2019-03-05 10.02.24This is a very dangerous thing to have happen. Atrial fibrillation, or a-fib, is a reasonably common issue, where the upper chambers of the heart quiver instead of pumping blood. If it doesn’t resolve on its own, you go to the ER, they apply an electric shock, and hopefully that restores a normal heart rhythm.

Ventricular fibrillation (v-fib) is usually fatal. In this case, the lower heart chambers, or ventricles, quiver. Since the ventricles are responsible for actually pumping blood to your lungs and  throughout your body, v-fib means that no blood is flowing. Your brain isn’t getting oxygen. Death occurs within minutes.

In my husband’s case, he survived, and I am ever so grateful. Our Y is equipped with an AED, a machine that can detect a heart arrhythmia and treat it, along with a well-trained staff. While one person called 911 and another performed CPR, a third person ran for the machine and placed it on my husband’s chest. It immediately diagnosed the problem and delivered one shock, then another. My husband’s heart started pumping again.

He was eventually transported to the ER, only two blocks away, treated, then quickly chilled to 88° F. This induced hypothermia is a standard protocol to prevent brain damage. With his deep sedation, he looked like a wax figurine, but as I watched the machines providing life support, I could see that he was just very cold and deeply asleep.

Still, it was a joy when he woke up Saturday, slowly became alert, and we all realized that Pete was still Pete.

Now we had to find out why this happened. Pete exercises regularly. He’s not significantly overweight.
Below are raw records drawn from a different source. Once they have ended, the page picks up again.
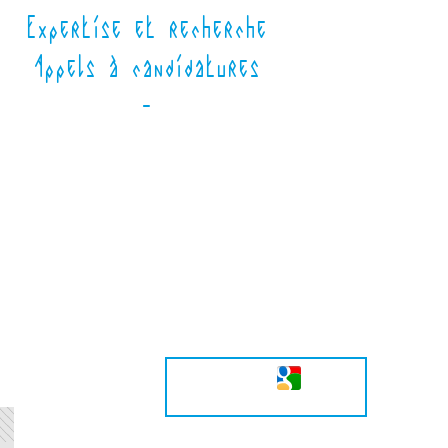
Expertise et recherche
Appels à candidatures
-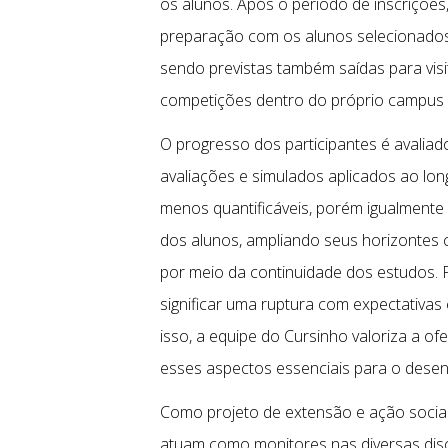
os alunos. Após o período de inscrições,
preparação com os alunos selecionados. 
sendo previstas também saídas para visit
competições dentro do próprio campus 
O progresso dos participantes é avaliad
avaliações e simulados aplicados ao lo
menos quantificáveis, porém igualmente
dos alunos, ampliando seus horizontes 
por meio da continuidade dos estudos. 
significar uma ruptura com expectativas
isso, a equipe do Cursinho valoriza a o
esses aspectos essenciais para o desenv
Como projeto de extensão e ação social
atuam como monitores nas diversas disci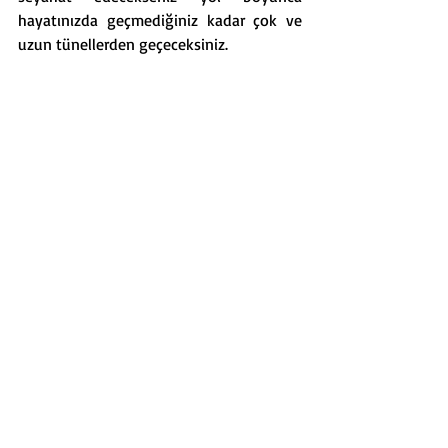
hayatınızda geçmediğiniz kadar çok ve 
uzun tünellerden geçeceksiniz. 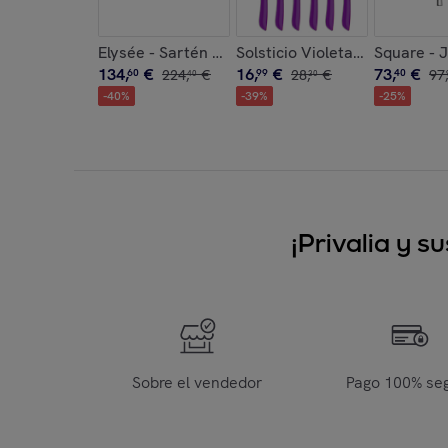
Elysée - Sartén honda de 24 cm con revestimien
Solsticio Violeta - Set de 6 c
Square - 
134
,
€
16
,
€
73
,
€
60
224
,
€
99
28
,
€
40
97
,
40
30
-
40
%
-
39
%
-
25
%
¡Privalia y 
Sobre el vendedor
Pago 100% se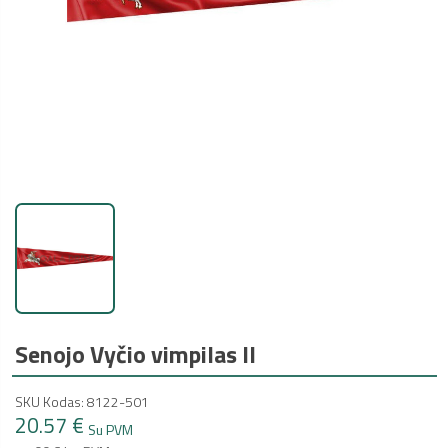
Senojo Vyčio vimpilas II
SKU Kodas: 8122-501
20.57 €
Su PVM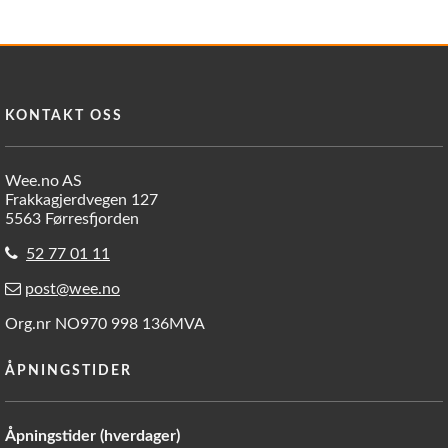
KONTAKT OSS
Wee.no AS
Frakkagjerdvegen 127
5563 Førresfjorden
52 77 01 11
post@wee.no
Org.nr NO970 998 136MVA
ÅPNINGSTIDER
Åpningstider (hverdager)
His blood pressure is low-normal. He has never smoked. He eats as healthy a diet as anyone we know. He’s only 61. How could he have a heart issue?

The following week was filled with tests and more tests, and finally an angiogram, where iodine is injected into the bloodstream so the movement of blood through the cardiac arteries can be viewed on an x-ray video. Astonishing! His cardiac arteries were so blocked, it’s a miracle he’s alive—and he was totally symptom-free, at least until that Thursday. Apparently, you can do everything right and genetics will still get you.

As I write this (on Sunday), he’s still in the hospital recovering from surgery—a quadruple by-pass!—although we anticipate that he will come home very soon. I’ve been with him the entire time, except for a few hours at home to sleep. Everything happened so quickly, we’ve been in shock, but now that I know he’s all right, I finally have some time to process everything.

First of all, God never promises a pain-free life. We all will experience things we’d prefer not to experience. However, we have a choice. We can complain, or we can allow God to use these experiences to mature our faith.

God never promises to answer our prayers in the way we would like. While Pete survived, we have a number of friends who had heart attacks or a similar arrhythmia, and died. I’m sure their friends and families prayed just as hard, but God is sovereign and His plans trump ours.

Now Pete is coming home with a healthier heart, but we still don’t know if the surgery also corrected the electrical issue that caused the v-fib. He will be monitored for the next months, but there are no guarantees that it won’t happen again, perhaps this time in a place where no  immediate help is available. I simply have to trust God with my husband. His life is not under our control.

On the other hand, God does promise to never leave us. I experienced that 22 years ago when Pete was hit by a car in South Africa. And I experienced it again this month. Yes, I was shaken. Yes, it was hard watching Pete be in pain. But I never once felt abandoned by God. Rather, I was very aware that He was with me the entire time. Moreover, I knew that no matter what happened, He would continue to be with me, forever—and His presence is sufficient.

A number of people have commented on my faith, surprised that I can trust God even in circumstances like this. As I told them, it’s not me. Faith is a gift. I didn’t somehow screw up my faith so I could trust God more. He grants me faith. I just choose to accept it.

Finally, while God often gives us more than we can bear, He never gives us more than He and we can bear together. I was barely holding it together after learning about the v-fib episode, and felt that anything else would push me over the edge. When we learned that Pete’s arteries were blocked and he needed immediate open-heart surgery, I began to feel overwhelmed—and then God got bigger. He held me together. It’s such a relief to rest in His love and not feel as if I have to be extra strong. He is being strong for me.

But we have this treasure in jars of clay to show that this all-surpassing power is from God and not from us. 2 Corinthians 4:7

Lately, Pete has felt that God wants him to tell more people about how, back in 1997, God performed miracle after miracle, first saving his life and then healing him. Now Pete and I have yet another testimony of God’s incredible goodness and love.